Gearhead Picks: All Chalk No Action Hangboard
Zach Blessing’s Favorite Way to Train for Climbing
Climbing is way more fun when you feel strong. Hangboarding is a great way to train for climbing, whether it’s for an upcoming climbing trip to Yosemite or for your local climbing project. In this episode of Gearhead Picks, avid climber and Backcountry Gearhead Zach Blessing talks about the hangboard he uses to train, our very own Backcountry x So iLL All Chalk No Action Hangboard.
Welcome to Gearhead picks. I’m Zach Blessing, a backcountry Gearhead and an avid climber. I’ve climbed in Yosemite to Moab and everywhere in between. Whether you have your heart set on a climbing trip to Yosemite or are looking for a way to increase your finger strength for your next climbing project, hangboarding is an incredibly effective way to train away from the gym.
My favorite hangboard is our very own Backcountry x So iLL All Chalk No Action hangboard. It was designed in-house with input from us Gearheads, and we incorporated features that are beneficial for any climber to take their training to the next level. Training on a hangboard can benefit climbers of all skill levels. It increases form, finger, and contact strength. This can reduce the likelihood of an injury. It’s also great if you don’t have access to a gym, or if you don’t have the time to get to a gym.

INFORMATION SHOWN =
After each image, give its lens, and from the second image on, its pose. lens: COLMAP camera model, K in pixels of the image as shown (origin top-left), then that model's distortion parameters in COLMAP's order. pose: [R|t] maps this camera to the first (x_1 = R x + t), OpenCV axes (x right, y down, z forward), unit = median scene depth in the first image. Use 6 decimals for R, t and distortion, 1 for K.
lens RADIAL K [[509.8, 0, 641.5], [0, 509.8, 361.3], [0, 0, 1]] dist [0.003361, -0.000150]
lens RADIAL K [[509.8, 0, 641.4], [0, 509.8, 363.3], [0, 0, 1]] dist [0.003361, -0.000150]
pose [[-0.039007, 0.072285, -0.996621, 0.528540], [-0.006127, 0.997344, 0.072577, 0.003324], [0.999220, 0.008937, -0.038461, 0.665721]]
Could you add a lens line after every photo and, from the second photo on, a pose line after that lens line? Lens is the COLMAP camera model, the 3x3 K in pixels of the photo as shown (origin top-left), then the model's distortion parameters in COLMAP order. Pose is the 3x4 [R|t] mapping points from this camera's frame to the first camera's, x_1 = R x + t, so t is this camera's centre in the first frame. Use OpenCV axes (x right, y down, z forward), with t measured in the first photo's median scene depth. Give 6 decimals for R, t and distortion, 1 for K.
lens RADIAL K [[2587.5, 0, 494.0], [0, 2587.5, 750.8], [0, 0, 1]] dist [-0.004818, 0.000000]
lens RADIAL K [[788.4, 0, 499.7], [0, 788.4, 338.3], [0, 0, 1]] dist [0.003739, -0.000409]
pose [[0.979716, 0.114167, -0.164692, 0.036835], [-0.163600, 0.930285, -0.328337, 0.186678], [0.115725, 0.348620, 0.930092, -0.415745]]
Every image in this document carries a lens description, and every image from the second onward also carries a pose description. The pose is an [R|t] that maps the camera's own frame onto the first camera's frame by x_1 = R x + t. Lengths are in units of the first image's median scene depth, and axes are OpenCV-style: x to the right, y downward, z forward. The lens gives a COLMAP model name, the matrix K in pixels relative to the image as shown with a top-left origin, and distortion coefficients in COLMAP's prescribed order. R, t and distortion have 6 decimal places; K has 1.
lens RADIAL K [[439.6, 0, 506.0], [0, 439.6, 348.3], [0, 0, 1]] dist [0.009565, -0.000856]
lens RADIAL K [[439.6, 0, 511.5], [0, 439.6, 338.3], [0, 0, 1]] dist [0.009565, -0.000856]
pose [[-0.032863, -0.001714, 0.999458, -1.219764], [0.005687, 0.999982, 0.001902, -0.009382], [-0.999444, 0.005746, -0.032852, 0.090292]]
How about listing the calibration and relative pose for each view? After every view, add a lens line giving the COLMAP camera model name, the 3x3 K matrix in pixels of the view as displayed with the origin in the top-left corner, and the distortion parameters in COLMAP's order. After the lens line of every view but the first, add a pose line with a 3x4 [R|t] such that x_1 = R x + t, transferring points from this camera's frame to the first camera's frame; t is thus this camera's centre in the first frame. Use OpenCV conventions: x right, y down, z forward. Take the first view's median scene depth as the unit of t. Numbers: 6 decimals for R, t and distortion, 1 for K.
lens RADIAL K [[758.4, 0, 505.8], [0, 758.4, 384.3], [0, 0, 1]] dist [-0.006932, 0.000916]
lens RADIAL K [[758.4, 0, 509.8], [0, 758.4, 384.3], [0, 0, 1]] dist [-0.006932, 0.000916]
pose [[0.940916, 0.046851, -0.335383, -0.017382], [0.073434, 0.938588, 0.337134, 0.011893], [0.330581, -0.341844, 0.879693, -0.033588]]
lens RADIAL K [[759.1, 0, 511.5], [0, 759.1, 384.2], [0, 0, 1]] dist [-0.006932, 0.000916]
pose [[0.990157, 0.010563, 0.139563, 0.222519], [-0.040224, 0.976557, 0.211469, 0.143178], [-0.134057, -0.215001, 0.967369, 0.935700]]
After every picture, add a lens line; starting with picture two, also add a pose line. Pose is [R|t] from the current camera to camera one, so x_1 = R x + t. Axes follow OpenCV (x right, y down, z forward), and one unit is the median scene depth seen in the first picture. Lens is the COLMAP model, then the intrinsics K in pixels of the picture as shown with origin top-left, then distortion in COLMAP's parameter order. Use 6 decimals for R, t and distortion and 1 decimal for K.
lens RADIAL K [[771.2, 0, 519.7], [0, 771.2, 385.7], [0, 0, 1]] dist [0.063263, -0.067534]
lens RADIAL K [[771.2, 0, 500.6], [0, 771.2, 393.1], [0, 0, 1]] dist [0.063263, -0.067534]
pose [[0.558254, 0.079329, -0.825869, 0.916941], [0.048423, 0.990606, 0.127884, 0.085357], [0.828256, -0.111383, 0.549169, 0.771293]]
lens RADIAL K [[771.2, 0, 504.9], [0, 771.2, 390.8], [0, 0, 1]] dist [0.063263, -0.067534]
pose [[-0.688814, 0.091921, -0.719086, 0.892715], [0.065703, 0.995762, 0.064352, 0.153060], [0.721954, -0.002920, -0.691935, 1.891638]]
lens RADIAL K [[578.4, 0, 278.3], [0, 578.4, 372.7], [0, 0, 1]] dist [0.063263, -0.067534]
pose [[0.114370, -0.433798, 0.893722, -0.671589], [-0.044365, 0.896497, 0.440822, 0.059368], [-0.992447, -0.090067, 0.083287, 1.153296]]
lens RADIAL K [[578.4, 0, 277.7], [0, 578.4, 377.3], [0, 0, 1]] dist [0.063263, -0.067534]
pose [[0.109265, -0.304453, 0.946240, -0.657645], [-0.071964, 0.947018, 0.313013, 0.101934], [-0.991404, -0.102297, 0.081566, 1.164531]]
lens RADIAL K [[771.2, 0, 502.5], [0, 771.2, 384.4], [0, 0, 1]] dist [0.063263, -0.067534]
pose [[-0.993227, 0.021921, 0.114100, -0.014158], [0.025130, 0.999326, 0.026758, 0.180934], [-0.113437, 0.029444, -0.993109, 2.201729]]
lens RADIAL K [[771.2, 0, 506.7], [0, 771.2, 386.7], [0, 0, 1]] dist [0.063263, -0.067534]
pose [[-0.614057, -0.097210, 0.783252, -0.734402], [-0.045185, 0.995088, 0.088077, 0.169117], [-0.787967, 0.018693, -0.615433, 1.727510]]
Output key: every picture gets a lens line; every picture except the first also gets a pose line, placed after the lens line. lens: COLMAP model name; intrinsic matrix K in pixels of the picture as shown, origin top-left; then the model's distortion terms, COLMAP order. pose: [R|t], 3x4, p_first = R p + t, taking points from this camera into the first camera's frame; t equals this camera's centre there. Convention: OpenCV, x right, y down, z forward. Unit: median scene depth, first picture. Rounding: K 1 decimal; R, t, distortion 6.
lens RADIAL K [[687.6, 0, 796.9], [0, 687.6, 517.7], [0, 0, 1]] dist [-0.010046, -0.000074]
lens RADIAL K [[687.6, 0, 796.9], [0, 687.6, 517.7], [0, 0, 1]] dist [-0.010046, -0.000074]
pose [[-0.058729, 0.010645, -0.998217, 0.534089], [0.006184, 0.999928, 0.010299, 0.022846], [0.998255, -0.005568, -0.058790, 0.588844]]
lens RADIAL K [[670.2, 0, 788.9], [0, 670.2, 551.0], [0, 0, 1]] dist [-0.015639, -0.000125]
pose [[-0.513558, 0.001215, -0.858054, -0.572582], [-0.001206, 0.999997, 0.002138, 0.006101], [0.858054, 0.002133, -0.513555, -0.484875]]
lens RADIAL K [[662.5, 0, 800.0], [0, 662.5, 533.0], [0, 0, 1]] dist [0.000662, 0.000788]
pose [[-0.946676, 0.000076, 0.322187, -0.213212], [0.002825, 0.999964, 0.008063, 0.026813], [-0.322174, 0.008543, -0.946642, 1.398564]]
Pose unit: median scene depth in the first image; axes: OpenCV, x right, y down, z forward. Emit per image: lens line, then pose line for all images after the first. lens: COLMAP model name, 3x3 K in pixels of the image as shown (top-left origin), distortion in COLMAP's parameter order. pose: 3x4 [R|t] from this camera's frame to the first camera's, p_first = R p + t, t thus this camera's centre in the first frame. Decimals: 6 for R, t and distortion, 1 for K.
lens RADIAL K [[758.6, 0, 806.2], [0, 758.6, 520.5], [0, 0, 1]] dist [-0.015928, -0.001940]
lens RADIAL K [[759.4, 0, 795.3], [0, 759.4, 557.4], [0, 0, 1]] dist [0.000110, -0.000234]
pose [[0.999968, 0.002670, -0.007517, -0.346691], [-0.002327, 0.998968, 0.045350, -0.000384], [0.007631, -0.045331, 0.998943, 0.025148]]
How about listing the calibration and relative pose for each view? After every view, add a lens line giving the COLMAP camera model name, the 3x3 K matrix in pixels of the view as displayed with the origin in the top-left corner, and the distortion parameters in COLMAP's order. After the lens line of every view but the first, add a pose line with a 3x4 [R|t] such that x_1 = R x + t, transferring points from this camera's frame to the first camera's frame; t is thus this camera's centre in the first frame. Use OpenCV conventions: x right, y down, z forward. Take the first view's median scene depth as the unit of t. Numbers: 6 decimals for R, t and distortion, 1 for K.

PROBLEM TO WORK ON =
Write the next part of the Gearhead Picks article on the All Chalk No Action hangboard, starting right after its final sentence.

REPLY TO THE TASK =
Let’s be honest: when you’re stronger, climbing is a lot more fun. So we’ve created a hangboard that offers a variety of holds like pinches, edges and slopers, and more positive holds. This ensures a well rounded training regimen, but also makes it friendly for new climbers and seasoned veterans alike. We’ve broken from the traditional hangboard design and shifted to an asymmetrical layout. This offset means that your arms are always shoulder width apart as you transition between hold sets. This keeps unnecessary stress and tension off your joints which is critical in training for any sort of climbing excursion. On top of that, we’ve textured the hangboard to simulate the feel of actual rock. It’s made the transition from training to big wall climbing in Yosemite much smoother for me.
Thanks for watching Gearhead Picks. If you have questions about training for your upcoming climbing trip, reach out to our Gearheads or contact Zach directly at firstname.lastname@example.org. Find the Backcountry x So iLL All Chalk No Action Hangboard here.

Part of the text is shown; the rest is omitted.